Response by Norman L. Geisler2Norman L. Geisler is professor of systematic theology at Dallas Theological Seminary, Texas.

Most evangelicals will greet the new attitude expressed in Dean Martin’s article with great joy. The long overdue desire of liberals to take evangelicals seriously will not be the least of the reasons for this joy. It is also appropriate that Harvard is now acknowledging its evangelical roots in Puritanism. Certainly most evangelicals will agree with Dr. Martin that the lack of evangelical representation on the Harvard teaching staff is an unfortunate omission that should have been cared for long ago.

However, not all evangelicals will accept the claim that hitherto they could have attended Harvard “without feeling pressured to conform to a liberal theological point of view.” Even fewer evangelicals will be prone to believe that Harvard Divinity School has never had a faith test for appointment—at least not in the de facto sense. Indeed, Dr. Martin admits that by 1850 Harvard “had become de facto a Unitarian school,” and that the lack of evangelical representation on the faculty to date has been “an unfortunate omission.”

Be this as it may, let bygones be bygones. Let evangelicals accept with gladness this new attitude of acceptance by liberal leadership. Harvard is making a bold and commendable overture. Let us give them a belated opportunity to demonstrate their “long-standing commitment to toleration and freedom of thought.” Let every evangelical be grateful that one of America’s leading theological institutions is willing to “reject two unfair stereotypes that have been used over the years to describe evangelicals … that all evangelicals are narrow fundamentalists, and … that evangelicalism and good scholarship are mutually exclusive.”

Furthermore, let us accept the desire to have a chair of evangelical Christianity at Harvard as a bold step in the right direction. But with this step let Harvard take seriously what Dr. Martin has acknowledged, namely, that (1) Harvard was founded by evangelicals, (2) that evangelicals helped rebuild its destroyed library, (3) that some one-sixth of its present students are evangelical (and there would have been more had there been evangelical faculty members), (4) that Harvard is committed to tolerance and freedom, and (5) that the time is long overdue to implement this belief in terms of evangelical faculty representation.
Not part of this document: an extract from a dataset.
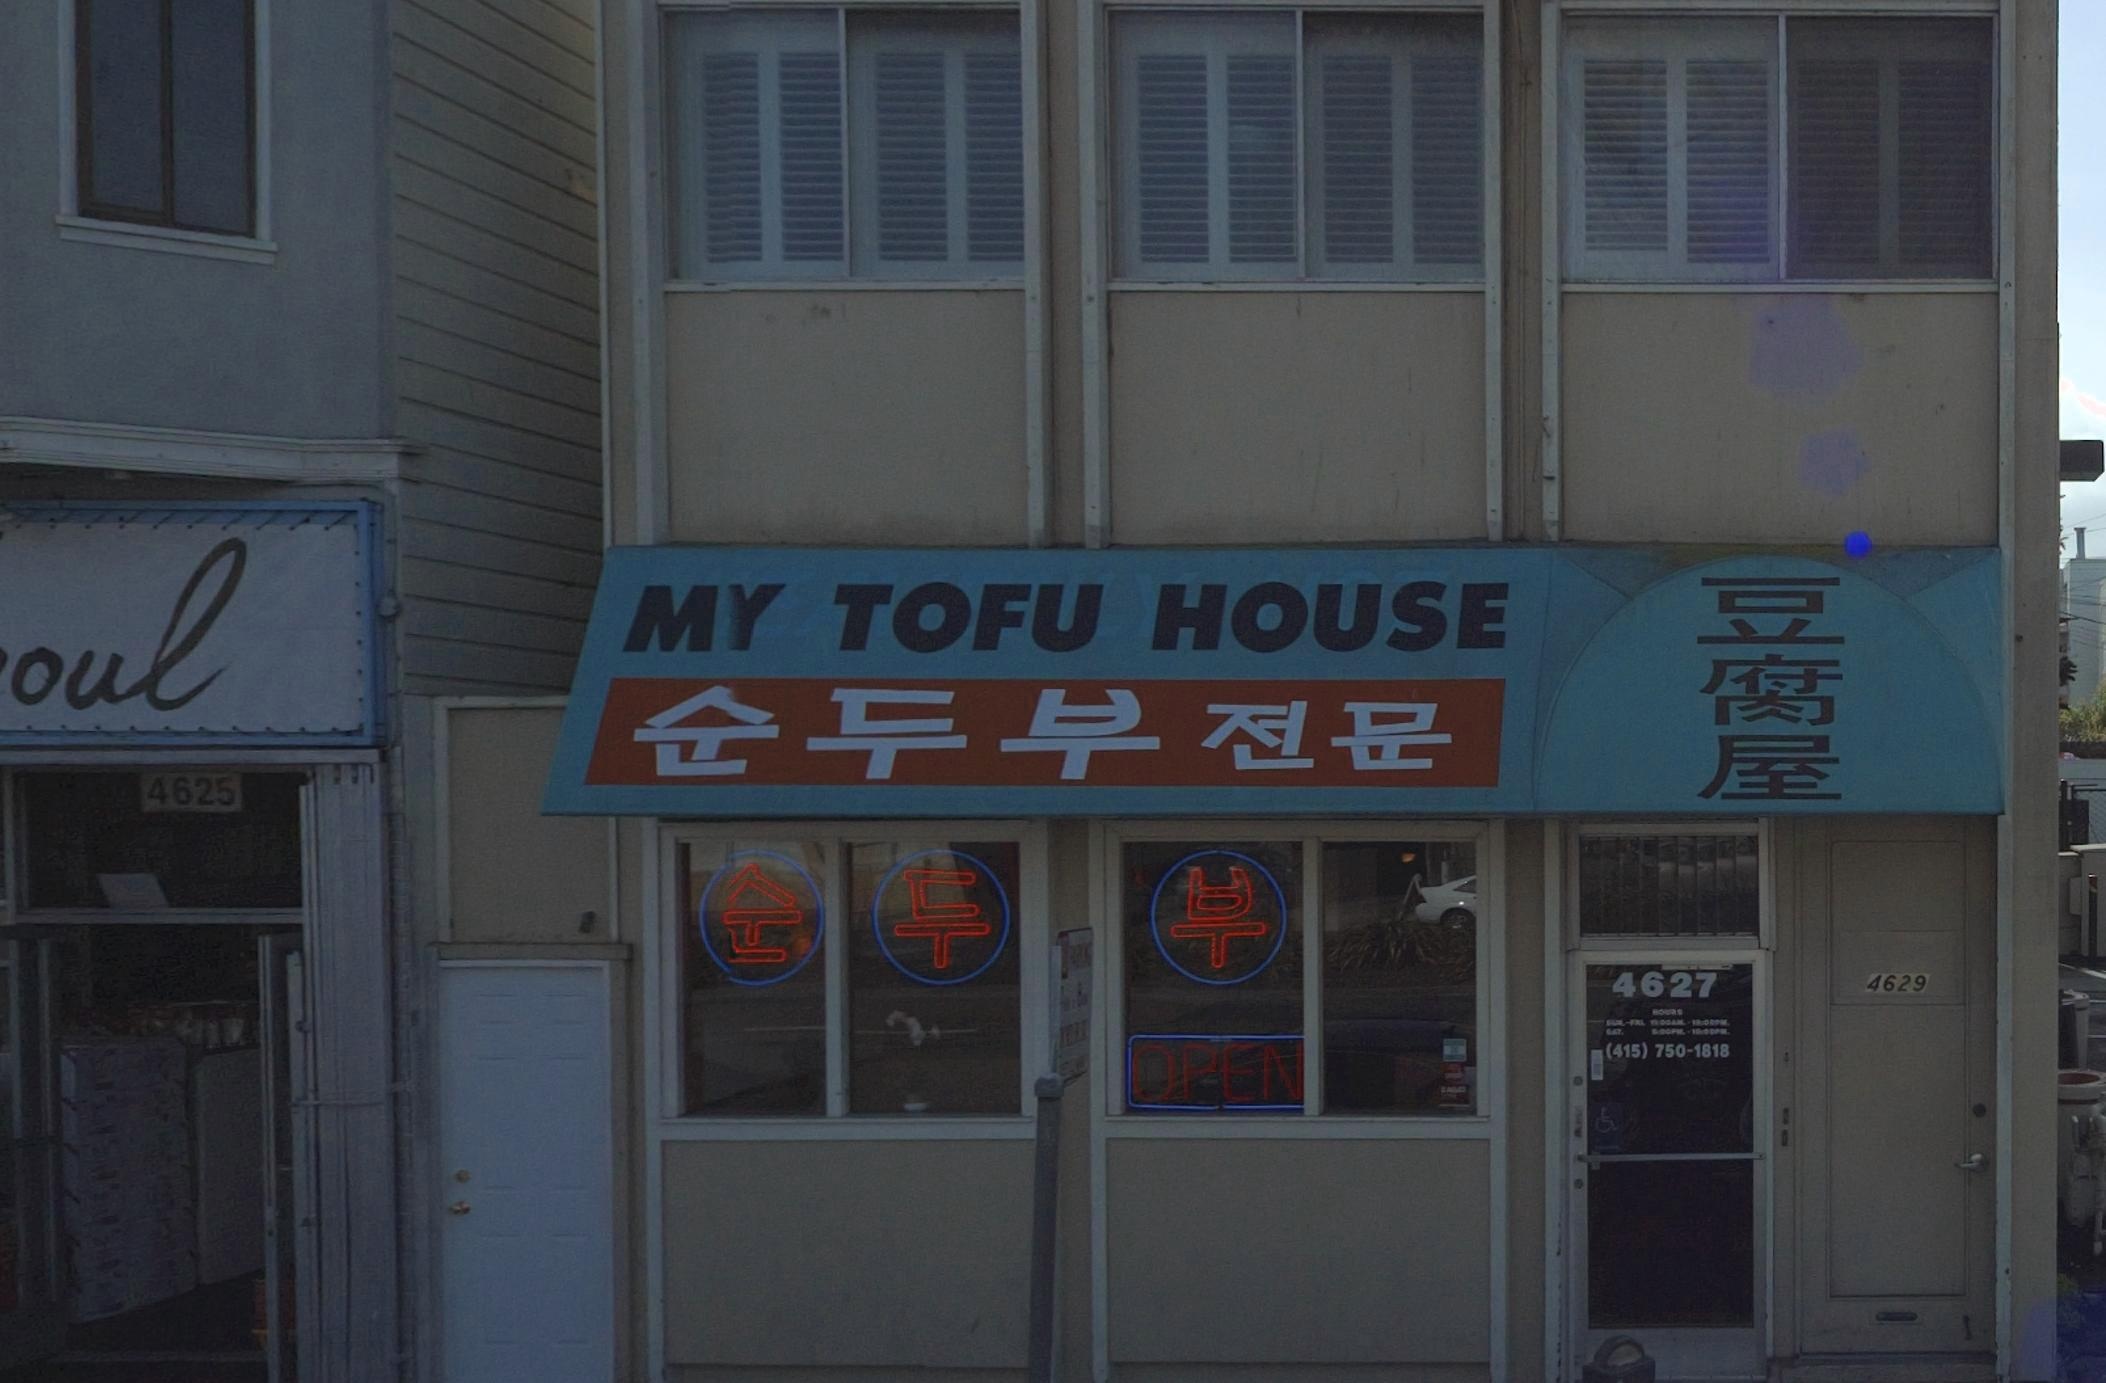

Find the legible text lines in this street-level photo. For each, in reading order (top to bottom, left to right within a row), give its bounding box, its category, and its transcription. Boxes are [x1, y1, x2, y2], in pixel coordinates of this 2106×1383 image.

Of course, in view of all this, some evangelicals are sure to ask why we should pay one million dollars for a minority reentry into a school we began, helped rebuild, and still stock with students. I would think that an even greater token of Harvard’s sincerity toward evangelicals would be to hire several evangelical scholars without instituting a special chair. A special chair for evangelicals may only serve to represent evangelicalism as a minority oddity, which would again perpetrate a myth about the true role of evangelicalism in America.